Outre les marques de luxe, le groupe dirigé par Bernard Arnault est également propriétaire du Parisien / Aujourd'hui en France. Et selon les syndicats, c'est pour cette raison que le quotidien a été interdit de parler du film, pas tendre pour l'actionnaire. "Ordre a été donné aux confrères du service culture-spectacle qui avaient visionné le long métrage de ne pas le chroniquer, fut-ce en 10 lignes. De même a été repoussée plus tard une proposition de sujet du service politique sur le buzz suscité à gauche par le film sous prétexte qu'il s'agissait 'd'un sujet militant', 'et qu'il y avait d'autres sujets prioritaires ce jour-là'", indique le communiqué.

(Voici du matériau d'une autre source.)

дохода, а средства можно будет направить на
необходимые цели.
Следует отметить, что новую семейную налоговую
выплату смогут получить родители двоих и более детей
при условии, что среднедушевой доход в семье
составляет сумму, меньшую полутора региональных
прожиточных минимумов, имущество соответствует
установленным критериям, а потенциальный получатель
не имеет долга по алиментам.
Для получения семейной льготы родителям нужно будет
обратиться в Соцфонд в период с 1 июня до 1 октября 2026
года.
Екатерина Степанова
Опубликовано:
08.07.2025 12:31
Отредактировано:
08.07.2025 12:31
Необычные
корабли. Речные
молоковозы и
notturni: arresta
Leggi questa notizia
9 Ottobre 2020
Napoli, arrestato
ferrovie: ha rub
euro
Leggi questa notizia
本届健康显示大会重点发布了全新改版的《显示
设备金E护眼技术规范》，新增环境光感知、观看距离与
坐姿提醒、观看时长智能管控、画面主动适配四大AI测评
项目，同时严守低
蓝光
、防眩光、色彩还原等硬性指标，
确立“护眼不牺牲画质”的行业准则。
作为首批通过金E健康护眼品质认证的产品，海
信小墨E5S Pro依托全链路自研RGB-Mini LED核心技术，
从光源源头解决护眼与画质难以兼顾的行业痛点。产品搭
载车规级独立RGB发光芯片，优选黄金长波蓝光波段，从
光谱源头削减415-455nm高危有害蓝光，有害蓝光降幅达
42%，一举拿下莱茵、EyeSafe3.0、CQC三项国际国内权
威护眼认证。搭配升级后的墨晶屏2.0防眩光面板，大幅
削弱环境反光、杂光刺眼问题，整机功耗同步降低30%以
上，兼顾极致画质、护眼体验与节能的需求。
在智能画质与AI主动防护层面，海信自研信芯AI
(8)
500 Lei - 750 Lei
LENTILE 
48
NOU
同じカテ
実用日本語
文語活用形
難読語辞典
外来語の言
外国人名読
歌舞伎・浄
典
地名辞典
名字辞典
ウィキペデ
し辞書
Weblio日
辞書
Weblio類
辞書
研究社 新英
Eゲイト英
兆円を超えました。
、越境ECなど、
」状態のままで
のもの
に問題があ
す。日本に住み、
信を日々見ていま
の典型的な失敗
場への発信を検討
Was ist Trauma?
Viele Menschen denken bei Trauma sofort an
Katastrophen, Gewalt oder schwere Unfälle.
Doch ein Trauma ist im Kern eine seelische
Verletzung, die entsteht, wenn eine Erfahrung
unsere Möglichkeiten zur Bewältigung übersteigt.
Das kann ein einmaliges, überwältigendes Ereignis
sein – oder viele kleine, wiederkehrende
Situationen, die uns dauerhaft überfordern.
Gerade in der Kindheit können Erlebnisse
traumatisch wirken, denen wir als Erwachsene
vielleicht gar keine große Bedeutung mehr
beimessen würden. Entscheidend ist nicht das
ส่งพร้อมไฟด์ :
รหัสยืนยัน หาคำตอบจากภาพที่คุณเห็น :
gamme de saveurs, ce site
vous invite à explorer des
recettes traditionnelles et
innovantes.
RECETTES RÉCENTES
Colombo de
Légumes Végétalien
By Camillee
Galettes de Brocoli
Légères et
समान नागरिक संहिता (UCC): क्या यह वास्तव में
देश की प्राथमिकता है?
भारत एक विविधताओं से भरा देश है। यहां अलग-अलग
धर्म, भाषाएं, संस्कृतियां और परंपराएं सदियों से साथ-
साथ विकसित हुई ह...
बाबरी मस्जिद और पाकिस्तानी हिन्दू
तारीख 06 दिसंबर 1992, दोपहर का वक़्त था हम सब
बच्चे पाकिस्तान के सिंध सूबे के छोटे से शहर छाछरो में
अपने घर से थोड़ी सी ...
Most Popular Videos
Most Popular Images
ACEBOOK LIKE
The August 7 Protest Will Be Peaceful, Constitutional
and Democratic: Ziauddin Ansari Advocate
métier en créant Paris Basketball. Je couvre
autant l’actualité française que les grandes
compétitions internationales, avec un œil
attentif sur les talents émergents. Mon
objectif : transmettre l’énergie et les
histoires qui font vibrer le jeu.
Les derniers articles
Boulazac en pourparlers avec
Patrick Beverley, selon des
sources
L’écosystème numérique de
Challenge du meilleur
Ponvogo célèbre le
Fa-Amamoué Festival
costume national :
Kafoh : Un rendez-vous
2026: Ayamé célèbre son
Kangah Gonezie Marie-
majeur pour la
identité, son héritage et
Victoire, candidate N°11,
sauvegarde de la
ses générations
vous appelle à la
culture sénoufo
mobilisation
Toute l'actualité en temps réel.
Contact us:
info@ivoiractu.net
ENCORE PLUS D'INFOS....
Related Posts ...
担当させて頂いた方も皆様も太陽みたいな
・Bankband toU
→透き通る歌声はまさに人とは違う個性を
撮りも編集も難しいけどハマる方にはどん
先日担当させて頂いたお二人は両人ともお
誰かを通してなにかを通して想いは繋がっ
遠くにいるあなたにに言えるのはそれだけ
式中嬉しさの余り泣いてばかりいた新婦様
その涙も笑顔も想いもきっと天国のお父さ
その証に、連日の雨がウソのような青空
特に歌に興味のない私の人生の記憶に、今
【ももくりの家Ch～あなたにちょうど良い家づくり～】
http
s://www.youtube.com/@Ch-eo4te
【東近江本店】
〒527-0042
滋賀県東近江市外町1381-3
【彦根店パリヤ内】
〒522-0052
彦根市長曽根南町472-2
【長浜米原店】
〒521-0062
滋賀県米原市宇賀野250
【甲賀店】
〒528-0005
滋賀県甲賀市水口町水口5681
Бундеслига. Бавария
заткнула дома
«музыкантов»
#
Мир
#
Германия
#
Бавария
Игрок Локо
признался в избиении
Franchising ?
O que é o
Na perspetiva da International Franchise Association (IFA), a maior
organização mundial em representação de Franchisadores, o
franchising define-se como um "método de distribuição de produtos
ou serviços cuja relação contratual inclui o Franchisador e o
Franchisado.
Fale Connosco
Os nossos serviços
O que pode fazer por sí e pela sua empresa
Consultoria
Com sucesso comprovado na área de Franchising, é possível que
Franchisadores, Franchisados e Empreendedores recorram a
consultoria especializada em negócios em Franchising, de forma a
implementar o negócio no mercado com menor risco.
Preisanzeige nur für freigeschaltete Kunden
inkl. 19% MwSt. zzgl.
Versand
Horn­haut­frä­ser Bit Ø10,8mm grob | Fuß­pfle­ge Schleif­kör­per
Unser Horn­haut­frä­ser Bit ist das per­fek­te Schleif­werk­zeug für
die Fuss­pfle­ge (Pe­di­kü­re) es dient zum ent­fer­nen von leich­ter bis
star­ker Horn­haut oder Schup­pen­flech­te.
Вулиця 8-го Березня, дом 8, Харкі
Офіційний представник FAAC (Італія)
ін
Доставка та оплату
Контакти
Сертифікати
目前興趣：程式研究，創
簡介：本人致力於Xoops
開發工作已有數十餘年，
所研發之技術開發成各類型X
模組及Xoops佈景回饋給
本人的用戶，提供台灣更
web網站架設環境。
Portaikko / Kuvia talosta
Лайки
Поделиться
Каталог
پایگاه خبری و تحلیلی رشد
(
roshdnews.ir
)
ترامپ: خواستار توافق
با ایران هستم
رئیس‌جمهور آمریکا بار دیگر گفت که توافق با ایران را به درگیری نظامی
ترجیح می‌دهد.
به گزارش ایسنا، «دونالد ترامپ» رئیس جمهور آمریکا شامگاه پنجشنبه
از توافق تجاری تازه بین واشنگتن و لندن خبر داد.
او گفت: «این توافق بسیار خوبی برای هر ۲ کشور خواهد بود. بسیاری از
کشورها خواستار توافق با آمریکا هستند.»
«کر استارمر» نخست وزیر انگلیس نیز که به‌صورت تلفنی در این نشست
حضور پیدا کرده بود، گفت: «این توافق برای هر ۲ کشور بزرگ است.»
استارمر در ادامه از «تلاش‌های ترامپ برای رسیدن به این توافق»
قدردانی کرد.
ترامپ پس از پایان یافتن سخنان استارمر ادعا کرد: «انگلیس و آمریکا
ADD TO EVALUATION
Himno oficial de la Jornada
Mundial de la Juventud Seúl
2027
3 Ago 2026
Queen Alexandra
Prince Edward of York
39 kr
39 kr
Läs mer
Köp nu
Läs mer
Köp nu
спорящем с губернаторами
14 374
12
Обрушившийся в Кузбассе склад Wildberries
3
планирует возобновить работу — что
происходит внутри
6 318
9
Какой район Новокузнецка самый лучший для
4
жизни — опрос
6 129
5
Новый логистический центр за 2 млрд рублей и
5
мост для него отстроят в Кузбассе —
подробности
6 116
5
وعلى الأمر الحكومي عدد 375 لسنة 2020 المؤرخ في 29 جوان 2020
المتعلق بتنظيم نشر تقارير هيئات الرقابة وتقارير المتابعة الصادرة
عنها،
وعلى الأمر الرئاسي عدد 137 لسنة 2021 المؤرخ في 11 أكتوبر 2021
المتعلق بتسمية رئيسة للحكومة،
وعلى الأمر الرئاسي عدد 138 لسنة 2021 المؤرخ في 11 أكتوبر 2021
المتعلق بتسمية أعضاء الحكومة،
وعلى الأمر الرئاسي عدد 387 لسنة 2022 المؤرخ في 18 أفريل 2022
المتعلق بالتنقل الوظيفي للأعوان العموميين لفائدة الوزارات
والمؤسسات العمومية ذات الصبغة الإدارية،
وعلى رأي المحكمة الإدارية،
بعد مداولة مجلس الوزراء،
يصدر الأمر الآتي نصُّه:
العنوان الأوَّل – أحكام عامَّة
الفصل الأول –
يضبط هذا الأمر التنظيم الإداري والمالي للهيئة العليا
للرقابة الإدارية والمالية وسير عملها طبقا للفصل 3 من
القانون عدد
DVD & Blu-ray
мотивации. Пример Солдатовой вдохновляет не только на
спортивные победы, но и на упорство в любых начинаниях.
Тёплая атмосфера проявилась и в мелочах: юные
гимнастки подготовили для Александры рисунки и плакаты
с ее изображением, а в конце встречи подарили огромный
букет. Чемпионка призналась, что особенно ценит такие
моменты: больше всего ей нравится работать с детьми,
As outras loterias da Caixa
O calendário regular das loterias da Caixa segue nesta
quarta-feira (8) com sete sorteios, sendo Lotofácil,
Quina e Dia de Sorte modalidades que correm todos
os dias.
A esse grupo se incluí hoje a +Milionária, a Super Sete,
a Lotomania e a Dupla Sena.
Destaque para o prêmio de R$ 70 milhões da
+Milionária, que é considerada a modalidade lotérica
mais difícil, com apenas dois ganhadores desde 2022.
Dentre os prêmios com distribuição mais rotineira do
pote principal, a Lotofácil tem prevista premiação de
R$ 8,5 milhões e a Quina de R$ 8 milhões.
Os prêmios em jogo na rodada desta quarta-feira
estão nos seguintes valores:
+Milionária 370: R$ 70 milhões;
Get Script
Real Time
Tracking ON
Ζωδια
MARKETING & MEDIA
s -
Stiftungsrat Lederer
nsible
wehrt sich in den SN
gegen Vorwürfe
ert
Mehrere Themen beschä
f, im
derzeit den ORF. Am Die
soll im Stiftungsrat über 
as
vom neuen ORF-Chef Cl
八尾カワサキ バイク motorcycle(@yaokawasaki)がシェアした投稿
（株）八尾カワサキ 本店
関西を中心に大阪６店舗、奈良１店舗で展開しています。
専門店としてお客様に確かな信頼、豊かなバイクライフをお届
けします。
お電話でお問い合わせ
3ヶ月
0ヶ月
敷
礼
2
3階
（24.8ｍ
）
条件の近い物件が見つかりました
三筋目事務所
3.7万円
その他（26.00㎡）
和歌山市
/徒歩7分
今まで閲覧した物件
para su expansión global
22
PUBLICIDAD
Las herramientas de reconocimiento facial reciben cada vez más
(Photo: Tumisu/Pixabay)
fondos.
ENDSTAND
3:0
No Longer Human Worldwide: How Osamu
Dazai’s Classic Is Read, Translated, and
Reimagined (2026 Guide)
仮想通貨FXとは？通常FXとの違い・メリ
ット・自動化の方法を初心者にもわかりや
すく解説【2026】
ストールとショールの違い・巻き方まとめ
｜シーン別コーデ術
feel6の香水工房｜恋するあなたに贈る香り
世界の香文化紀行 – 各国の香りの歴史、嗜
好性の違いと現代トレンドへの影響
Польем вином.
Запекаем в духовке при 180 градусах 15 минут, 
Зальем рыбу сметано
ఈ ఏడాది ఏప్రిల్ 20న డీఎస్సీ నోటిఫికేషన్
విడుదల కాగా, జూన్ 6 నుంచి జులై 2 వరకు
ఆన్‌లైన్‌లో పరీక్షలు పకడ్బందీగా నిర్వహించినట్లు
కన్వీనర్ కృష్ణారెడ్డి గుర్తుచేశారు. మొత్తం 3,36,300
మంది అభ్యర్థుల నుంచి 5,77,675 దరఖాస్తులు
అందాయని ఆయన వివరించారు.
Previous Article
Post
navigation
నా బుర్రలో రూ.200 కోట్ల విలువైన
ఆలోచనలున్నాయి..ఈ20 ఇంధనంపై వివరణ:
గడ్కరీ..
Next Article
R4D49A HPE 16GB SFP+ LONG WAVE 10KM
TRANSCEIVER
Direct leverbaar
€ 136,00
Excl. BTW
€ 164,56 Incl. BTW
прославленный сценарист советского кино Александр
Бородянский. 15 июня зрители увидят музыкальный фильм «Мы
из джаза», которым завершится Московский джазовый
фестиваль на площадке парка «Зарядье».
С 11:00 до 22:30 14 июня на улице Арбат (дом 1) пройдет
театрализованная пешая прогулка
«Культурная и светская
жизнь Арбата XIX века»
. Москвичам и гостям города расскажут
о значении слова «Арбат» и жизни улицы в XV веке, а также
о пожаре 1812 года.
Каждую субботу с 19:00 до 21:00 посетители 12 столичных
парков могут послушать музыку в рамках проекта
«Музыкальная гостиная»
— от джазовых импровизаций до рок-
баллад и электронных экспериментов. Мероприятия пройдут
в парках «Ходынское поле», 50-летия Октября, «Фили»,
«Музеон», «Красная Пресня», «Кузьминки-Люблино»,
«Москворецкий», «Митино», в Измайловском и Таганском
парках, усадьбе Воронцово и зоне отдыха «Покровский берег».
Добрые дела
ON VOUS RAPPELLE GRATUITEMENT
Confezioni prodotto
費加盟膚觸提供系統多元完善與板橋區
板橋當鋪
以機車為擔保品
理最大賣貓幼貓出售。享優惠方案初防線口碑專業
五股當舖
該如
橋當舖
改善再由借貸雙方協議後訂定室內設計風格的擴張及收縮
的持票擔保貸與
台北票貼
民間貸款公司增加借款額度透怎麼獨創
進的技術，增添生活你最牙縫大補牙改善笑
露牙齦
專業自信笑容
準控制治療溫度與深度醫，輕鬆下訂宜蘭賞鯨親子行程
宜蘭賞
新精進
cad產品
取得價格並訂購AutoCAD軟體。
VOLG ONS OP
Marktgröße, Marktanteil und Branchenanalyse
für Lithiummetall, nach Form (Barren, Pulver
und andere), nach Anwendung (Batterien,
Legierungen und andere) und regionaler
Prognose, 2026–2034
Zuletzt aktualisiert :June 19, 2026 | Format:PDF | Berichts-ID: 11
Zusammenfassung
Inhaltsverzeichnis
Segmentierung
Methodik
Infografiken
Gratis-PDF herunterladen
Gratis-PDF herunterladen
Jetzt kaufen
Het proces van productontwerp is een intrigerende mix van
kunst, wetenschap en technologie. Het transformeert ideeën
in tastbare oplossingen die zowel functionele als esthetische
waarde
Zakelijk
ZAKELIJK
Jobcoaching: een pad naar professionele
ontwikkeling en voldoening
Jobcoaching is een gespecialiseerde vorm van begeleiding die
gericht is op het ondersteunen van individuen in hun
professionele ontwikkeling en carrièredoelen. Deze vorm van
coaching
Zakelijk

"A nos yeux, et malgré les dénégations de la direction, c'est un acte de censure qui a été posé. Ou plus précisément d'auto-censure", poursuivent les syndicats qui affirment avoir été reçus par Stéphane Albouy, directeur des rédactions, qui assume ce silence. "C'est mon choix, un arbitrage comme j'en fait des dizaines d'autres", se serait-il défendu face aux responsables syndicaux, confiant "n'avoir pas voulu 'même en 10 lignes, faire la promotion d'un procédé déloyal, malhonnête qui a instrumentalisé les Klur'". Le directeur des rédactions du Parisien a toutefois démenti toute intervention de ses supérieurs.
"Nous le croyons volontiers. C'est justement le principe de l'autocensure que de rendre inutile les pressions, en anticipant la conduite supposément attendue", dénoncent les syndicats, regrettant un choix "toxique". "Le silence pour lequel a opté le directeur de la rédaction est un message dangereux envoyé à l'actionnaire LVMH", concluent-ils. De son côté, Libération souligne que Les Echos, autre titre détenu par le groupe, a également fait l'impasse sur "Merci Patron !".